::: Given data

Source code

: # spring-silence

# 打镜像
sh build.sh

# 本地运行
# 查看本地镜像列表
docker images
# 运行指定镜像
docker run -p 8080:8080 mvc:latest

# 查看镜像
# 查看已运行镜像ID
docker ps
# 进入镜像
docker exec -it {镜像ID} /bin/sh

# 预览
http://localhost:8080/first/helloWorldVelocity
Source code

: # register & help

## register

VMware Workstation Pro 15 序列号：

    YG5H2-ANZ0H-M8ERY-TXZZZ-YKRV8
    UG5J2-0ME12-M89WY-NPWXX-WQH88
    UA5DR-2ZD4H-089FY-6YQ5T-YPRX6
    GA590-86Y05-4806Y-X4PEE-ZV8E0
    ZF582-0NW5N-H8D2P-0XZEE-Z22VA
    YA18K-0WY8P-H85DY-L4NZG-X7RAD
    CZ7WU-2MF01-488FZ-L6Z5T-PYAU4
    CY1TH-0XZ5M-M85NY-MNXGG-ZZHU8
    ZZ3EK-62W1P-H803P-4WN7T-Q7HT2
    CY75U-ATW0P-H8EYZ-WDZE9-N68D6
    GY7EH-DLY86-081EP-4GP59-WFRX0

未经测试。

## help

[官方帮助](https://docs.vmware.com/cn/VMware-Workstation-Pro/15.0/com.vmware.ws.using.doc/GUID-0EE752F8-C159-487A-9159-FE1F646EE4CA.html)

::::::

Taking the entries above, please repeat each one exactly.

Source code

: # spring-silence

# 打镜像
sh build.sh

# 本地运行
# 查看本地镜像列表
docker images
# 运行指定镜像
docker run -p 8080:8080 mvc:latest

# 查看镜像
# 查看已运行镜像ID
docker ps
# 进入镜像
docker exec -it {镜像ID} /bin/sh

# 预览
http://localhost:8080/first/helloWorldVelocity
Source code

: # register & help

## register

VMware Workstation Pro 15 序列号：

    YG5H2-ANZ0H-M8ERY-TXZZZ-YKRV8
    UG5J2-0ME12-M89WY-NPWXX-WQH88
    UA5DR-2ZD4H-089FY-6YQ5T-YPRX6
    GA590-86Y05-4806Y-X4PEE-ZV8E0
    ZF582-0NW5N-H8D2P-0XZEE-Z22VA
    YA18K-0WY8P-H85DY-L4NZG-X7RAD
    CZ7WU-2MF01-488FZ-L6Z5T-PYAU4
    CY1TH-0XZ5M-M85NY-MNXGG-ZZHU8
    ZZ3EK-62W1P-H803P-4WN7T-Q7HT2
    CY75U-ATW0P-H8EYZ-WDZE9-N68D6
    GY7EH-DLY86-081EP-4GP59-WFRX0

未经测试。

## help

[官方帮助](https://docs.vmware.com/cn/VMware-Workstation-Pro/15.0/com.vmware.ws.using.doc/GUID-0EE752F8-C159-487A-9159-FE1F646EE4CA.html)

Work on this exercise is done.